Though Davanzo is best known for his work with EPFC, he is also a prolific maker. In 1995 he created a seminal film, titled Passive Anarchy, while riding his bicycle around Beijing during the Fourth World Conference on Women. (This practice of moving through the city and shooting resurfaces in his work for the C.O.L.A. exhibition, Avanti Popolo.) In 2003, while falling in love, he and Lisa Marr created an impassioned collaborative piece called Monday Morning Echo Park. Shot primarily in the home mode, the piece nicely illustrates the ease with which he uses film to interact and build relationships with others. Davanzo's work is intimate and proudly material, often projected in the open air.
Avanti Popolo (2016) is a poem written in black-and-white small-gauge film. Each vignette captures the remnants of abandoned and forgotten buildings. The title of the film is borrowed from a famous Italian protest song. It translates to a command: "People, move forward." The fighting song was a call to arms used to unite the working class. Davanzo takes the ballad literally. He travels through the city of Los Angeles on a bike, stopping in areas of "transition" and showing them at a human scale. From Little Armenia to Leimert Park, from Culver City to downtown, the vacant spaces are animated by memories of the people who once filled them with life. The film is an example of cinema's ability to record and reclaim loss.
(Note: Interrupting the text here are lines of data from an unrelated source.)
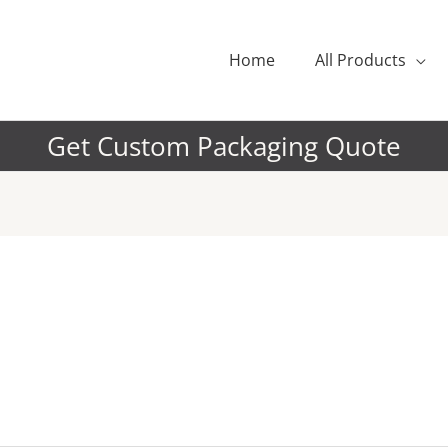
Home
All Products
Get Custom Packaging Quote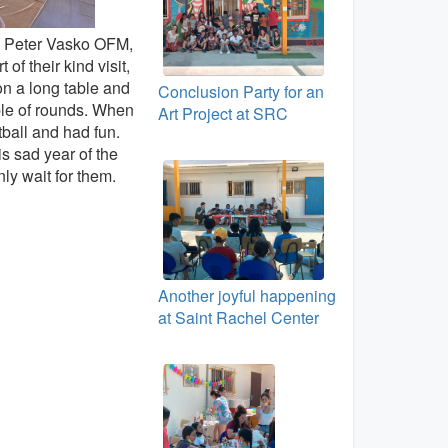
. Peter Vasko OFM,
f their kind visit,
on a long table and
Conclusion Party for an
ple of rounds. When
Art Project at SRC
tball and had fun.
is sad year of the
ly wait for them.
Another joyful happening
at Saint Rachel Center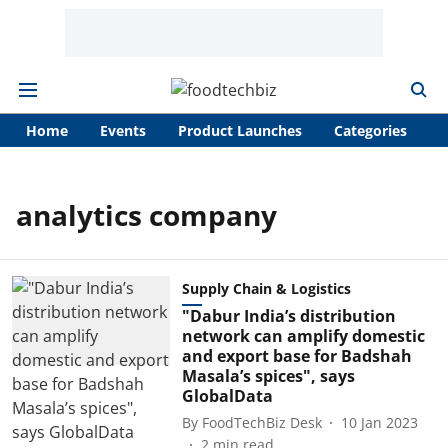
Home
Events
Product Launches
Categories
A
analytics company
Supply Chain & Logistics
"Dabur India’s distribution
network can amplify domestic
and export base for Badshah
Masala’s spices", says
GlobalData
By
FoodTechBiz Desk
10 Jan 2023
2
min read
Avanti Popolo is a silent symphony dedicated to our city, and like the rest of Davanzo's work, it is made by hand with love.
Born 1970, Turin, Italy
Lives and works in Los Angeles
MA, filmmaking, Humboldt State University, Arcata, CA, 1996
BA, visual arts and political science, University of California, San Diego, 1993
Selected Exhibitions and Performances
2016 On the Road with the Here & Now, Cineworks, Vancouver
2015 Echo Luna, Legedzine, Ukraine
2015 Earth Wind & Fire, Matrushka, Los Angeles
2014 Here & Now, Desire Machine Collective, Guwahati, India
2013 Here & Now, Hanoi Bicycle Collective, Vietnam
2013 Out the Window, LA Freewaves, Los Angeles
Albert, John. "LA People 2009: Cinema Enabler—Paolo Davanzo." LA Weekly, April 22, 2009.
Davanzo, Paolo. "Sell Your TV and Come to the Cinema: How to Start a Film Center." OtherZine, September 2013.
Lelyveld, Nita. "Only the Length Is Predictable." Los Angeles Times, February 14, 2015.